In Belgium retail stores are slowly going out of business, they are losing ground to web stores. It has nothing to do with cashiers being to expensive, it's an evolution of shopping habits.
We have the same problem here with online shopping. However the difference in increasing wages to automation is that the company looks at what is more cost effective. For instance, double the minimum wage, and that's around $7.00 per hour, $280.00 per week, or about $1,400 per month for each and every employee. If you have ten employees, that's $14,000 extra per month just in wages. But wait!
When an employer increases wages, the wage increase is only part of the cost. It also increases the cost of Workman's Compensation insurance. It increases the cost of Unemployment Insurance. Since the employer must double the employee contributions to Social Security and Medicare, that too is a cost.
So now that $14,000 a month cost turned into $20,000 a month cost. A company with only ten employees is small business--very small business. So a 20K increase in cost can make the difference between a company closing up and a company just passing on the costs or turning to automation.

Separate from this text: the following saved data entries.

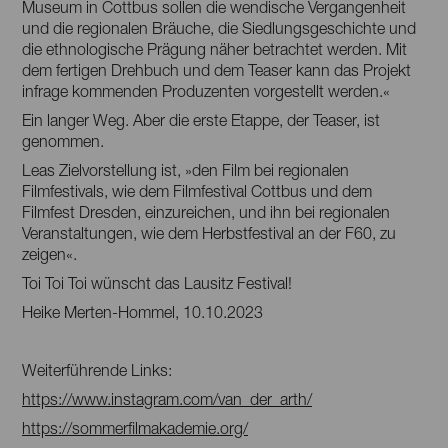
Museum in Cottbus sollen die wendische Vergangenheit
und die regionalen Bräuche, die Siedlungsgeschichte und
die ethnologische Prägung näher betrachtet werden. Mit
dem fertigen Drehbuch und dem Teaser kann das Projekt
infrage kommenden Produzenten vorgestellt werden.«
Ein langer Weg. Aber die erste Etappe, der Teaser, ist
genommen.
Leas Zielvorstellung ist, »den Film bei regionalen
Filmfestivals, wie dem Filmfestival Cottbus und dem
Filmfest Dresden, einzureichen, und ihn bei regionalen
Veranstaltungen, wie dem Herbstfestival an der F60, zu
zeigen«.
Toi Toi Toi wünscht das Lausitz Festival!
Heike Merten-Hommel, 10.10.2023
Weiterführende Links:
https://www.instagram.com/van_der_arth/
https://sommerfilmakademie.org/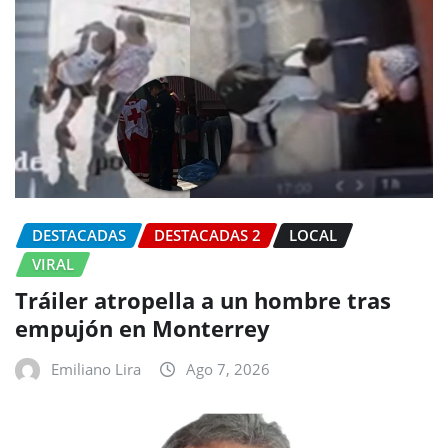
DESTACADAS
DESTACADAS 2
LOCAL
VIRAL
Tráiler atropella a un hombre tras
empujón en Monterrey
Emiliano Lira
Ago 7, 2026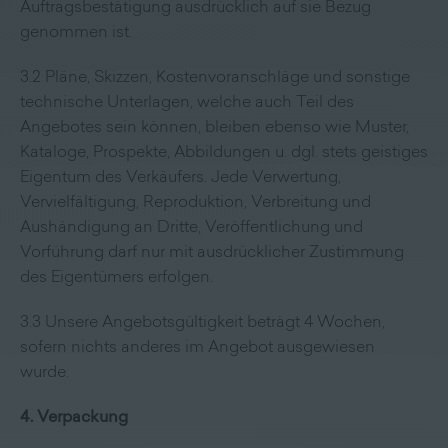
Auftragsbestätigung ausdrücklich auf sie Bezug
genommen ist.
3.2 Pläne, Skizzen, Kostenvoranschläge und sonstige
technische Unterlagen, welche auch Teil des
Angebotes sein können, bleiben ebenso wie Muster,
Kataloge, Prospekte, Abbildungen u. dgl. stets geistiges
Eigentum des Verkäufers. Jede Verwertung,
Vervielfältigung, Reproduktion, Verbreitung und
Aushändigung an Dritte, Veröffentlichung und
Vorführung darf nur mit ausdrücklicher Zustimmung
des Eigentümers erfolgen.
3.3 Unsere Angebotsgültigkeit beträgt 4 Wochen,
sofern nichts anderes im Angebot ausgewiesen
wurde.
4. Verpackung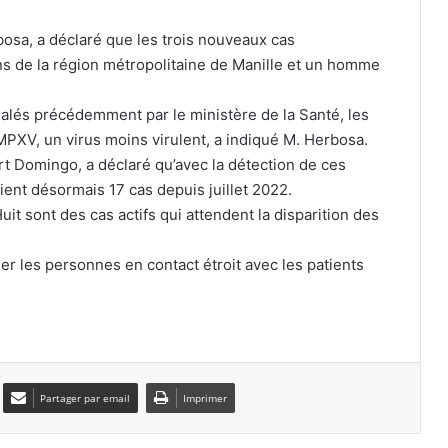
bosa, a déclaré que les trois nouveaux cas
Autisme : pourquoi le cerveau
 de la région métropolitaine de Manille et un homme
reconnaît-il les visages autrement ?
alés précédemment par le ministère de la Santé, les
 MPXV, un virus moins virulent, a indiqué M. Herbosa.
Grossesse : ces polluants pourraient
rt Domingo, a déclaré qu’avec la détection de ces
influencer le poids des enfants
ent désormais 17 cas depuis juillet 2022.
uit sont des cas actifs qui attendent la disparition des
Insuffisance cardiaque : comment
mieux la prévenir
er les personnes en contact étroit avec les patients
Moustiques, tiques, bactéries : l’autre
conséquence du réchauffement
climatique
Partager par email
Imprimer
«Je pensais être juste fatigué» : son
mal de tête cachait un cancer du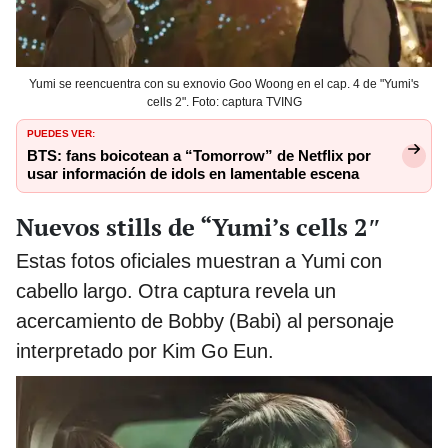
Yumi se reencuentra con su exnovio Goo Woong en el cap. 4 de "Yumi's
cells 2". Foto: captura TVING
PUEDES VER:
BTS: fans boicotean a “Tomorrow” de Netflix por
usar información de idols en lamentable escena
Nuevos stills de “Yumi’s cells 2″
Estas fotos oficiales muestran a Yumi con
cabello largo. Otra captura revela un
acercamiento de Bobby (Babi) al personaje
interpretado por Kim Go Eun.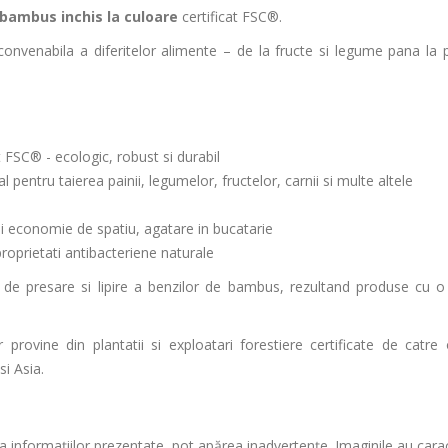
bambus inchis la culoare
certificat FSC®.
convenabila a diferitelor alimente – de la fructe si legume pana la
at FSC® - ecologic, robust si durabil
l pentru taierea painii, legumelor, fructelor, carnii si multe altele
si economie de spatiu, agatare in bucatarie
proprietati antibacteriene naturale
 de presare si lipire a benzilor de bambus, rezultand produse cu o 
rovine din plantatii si exploatari forestiere certificate de catre 
si Asia.
 informațiilor prezentate, pot apărea inadvertențe. Imaginile au cara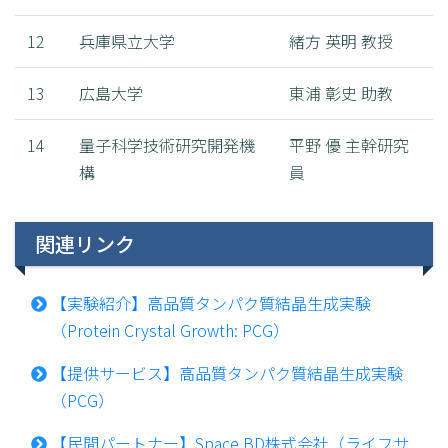
12
兵庫県立大学
緒方 英明 教授
13
広島大学
東浦 彰史 助教
14
量子科学技術研究開発機
平野 優 主幹研究
構
員
関連リンク
【実験紹介】高品質タンパク質結晶生成実験
（Protein Crystal Growth: PCG）
【提供サービス】高品質タンパク質結晶生成実験
（PCG）
【民間パートナー】Space BD株式会社（ライフサ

The same reason I don't, being on social programs gives you the bare necessities but nothing beyond that. You won't get the newest I phone, a house, a trip abroad on social programs.
Bingo. Now you have it. However in this country, our so-called poor live quite well. In fact I have HUD people living next door to me in the suburbs. In some cases, our poor are better off than the working.
They don't have to worry about housing, they don't have to worry about how many children they have, they don't have to worry about utility bills, and hell, we even give them a free cell phone with 250 minutes a month. They don't have to worry about healthcare for themselves of their family. They don't pay taxes so they don't have to worry about tax increases. And you should see how fat these people are in line at the grocery store who use food stamps.
I only have government healthcare and as I pointed out, it's more efficient. As to people coming to the US for serious conditions. I've heard of Americans going to Switzerland for a certain specialist. I can't think of a single person I know of or heard about who went to the US specifically for medical treatment. Not saying it doesn't happen but it's rare. I do believe that the US at it's best is world class, but be honest, can you afford an experimental treatment? What good is it, having the best doctors, if only 1 in a thousand people can afford them?
I would say it's a lot less than that, but I'm a patient at the world renown Cleveland Clinic; I've been a patient there since a child. And let me assure you, when you walk into their main campus downtown, you are the one who feels like a foreigner.
Every healthcare system has it's problems. Whether government or private insurance, it's costly no matter where you go. People over here constantly compare our system to the Canadian system, and I can tell you just talking with Canadians up close and personal, the elderly citizens told me to keep what we got, or we'll be sorry when we age.
Obese patients and smokers banned from routine surgery in 'most severe ever' rationing in the NHS
https://www.usnews.com/news/best-co...dians-increasingly-come-to-us-for-health-care
It is true that we have US citizens going abroad for treatment, but that's only because the treatment or drugs were not approved of over here, and if you're dying of something, you'll try anything including experimental.